Kaba anlatımla durum böyle. Tikler, huylanmalar özellikle endişeli olduğu zamanlarda tavan yapıyor. Bazen üstünü başını düzeltmeye çalıştığım oluyor, ama bunun faydasız olduğunu ve her iki tarafa da sıkıntı verdiğini görünce elden geldiğince kendi haline bıraktım onu. Kısa ya da yerlerde sürünen paçalarına, yamulmuş giysilerine, orasını burasını çekiştirmesine mani olamıyorum ve belki olmam da gerekmiyor. Zaten söyleyince kesinlikle işe yaramıyor, onu bırakın sonuç eskisinden de kötü oluyor. Müdahale ettikçe çatışmalar artıyor, o da biz de gereksiz huzursuzluk ve gerginlik yaşıyoruz.

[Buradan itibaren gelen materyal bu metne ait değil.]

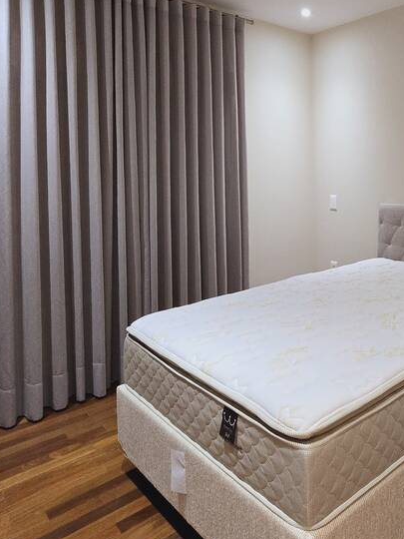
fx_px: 405
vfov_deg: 65.6
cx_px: 365
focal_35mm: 26
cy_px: 182
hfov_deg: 47.6
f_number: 2.2
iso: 320
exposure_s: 1/60
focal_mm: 2.2
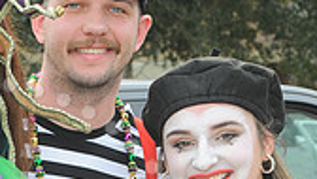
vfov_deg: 5.9
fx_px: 1700
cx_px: -23
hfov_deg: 10.5
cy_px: 301
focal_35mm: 202
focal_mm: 56
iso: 250
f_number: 8
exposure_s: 1/160
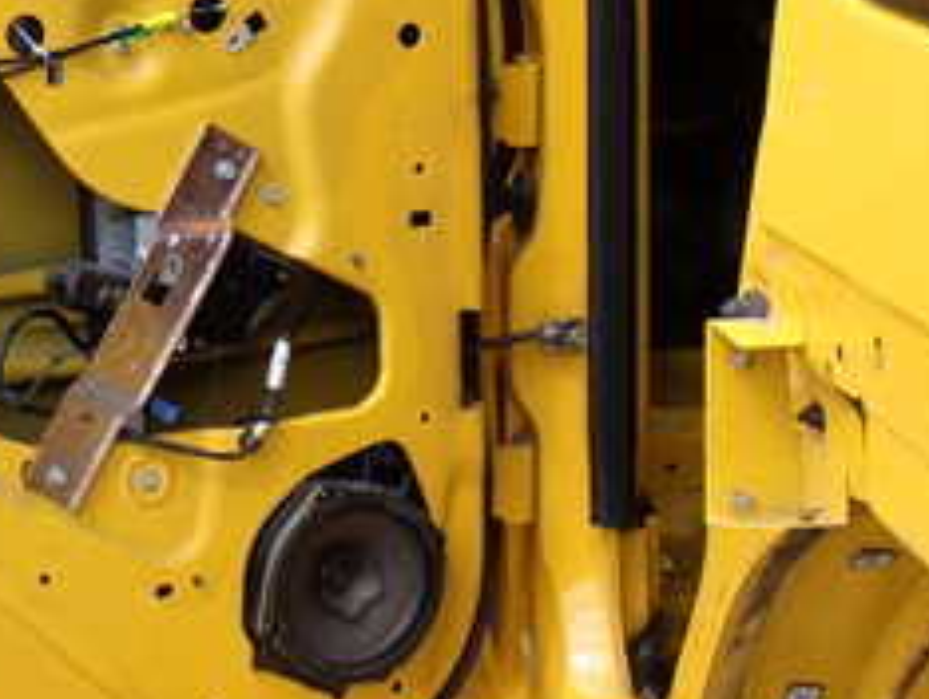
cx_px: -12
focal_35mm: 105
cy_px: 24
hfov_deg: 18.2
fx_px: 2821
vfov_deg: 13.9
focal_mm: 7.31
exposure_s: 1/320
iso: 100
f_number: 4
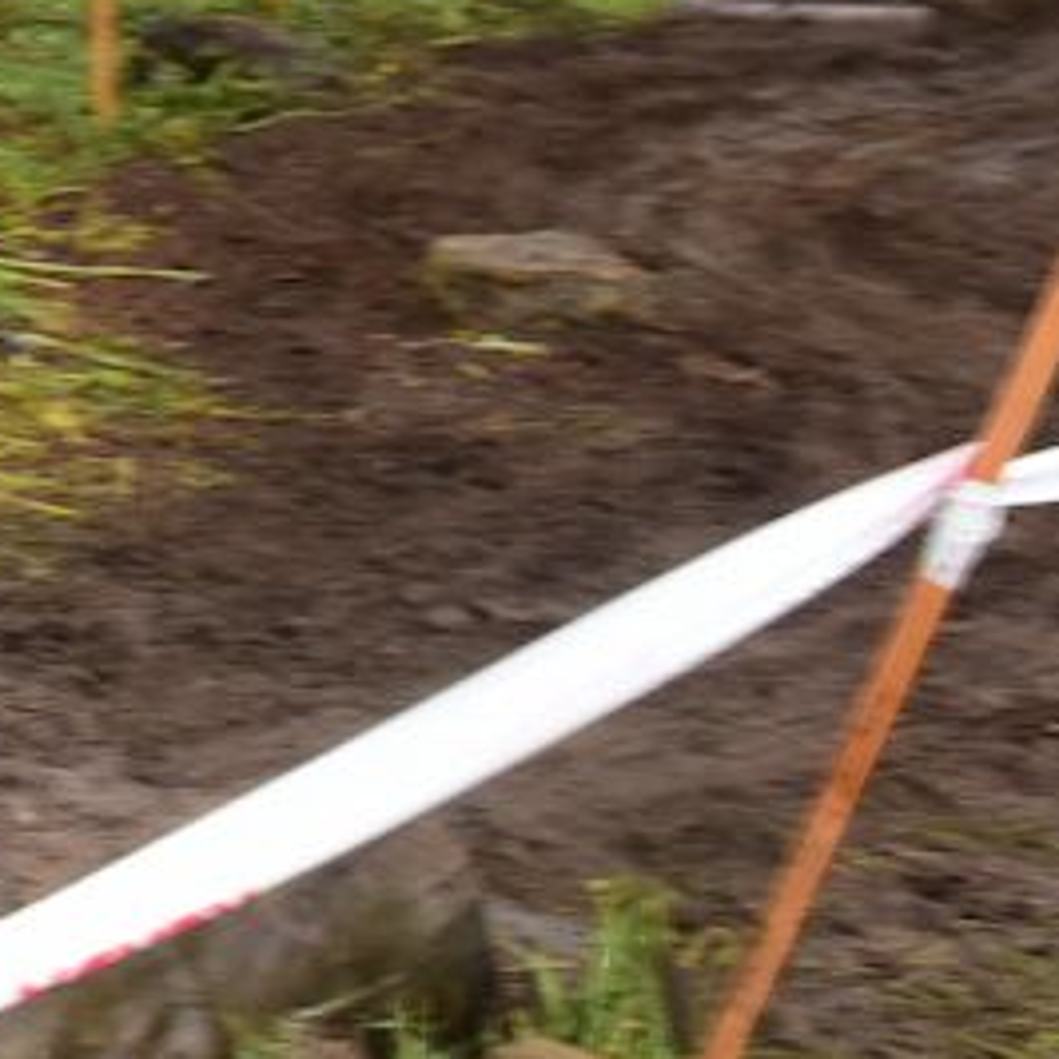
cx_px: -1238
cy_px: -36
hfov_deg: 12.1
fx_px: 4257
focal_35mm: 123
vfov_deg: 13.9
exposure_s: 1/200
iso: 1000
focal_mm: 32
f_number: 11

Ve şimdi, evet, ne mutlu ki, çok şükür ki Allah kadını yarattı diyorum. Ve erkek ile kadının hamuruna ve en önemlisi iki cinsin arasına sevgi duygusu kattığı için yeniden şükrediyorum. Neden mi, anlatayım:
-Anne, ben artık kendimi tutmaya çalışıyorum. Artık kendimi oramı buramı çekiştirken yakaladığımda hemen elimi üstümden çekiyorum, burnumu da karıştırmıyorum. Eğer çok dayanamazsam burnumun üstünü kaşıyorum. Çünkü Brooke beni öyle görmesin istiyorum!
Ya! İşte böyle! Bir ana olarak ne kadar söylersem söyleyim fayda etmeyen nice şey, bir kadın faktörünün devreye girmesiyle, daha bu yaşta, nasıl da işe yarıyor. Bir kez daha anladım ki; erkeğe uzaktan bile çeki düzen veren faktörlerin başında kadın geliyor.
Demek kadın yaratılmamış olsa, iki cinsin arasına aşk duygusu, çekicilik, beğenme-beğenilme duygusu konmasa kim bilir nasıl tarumar olurdu dünya.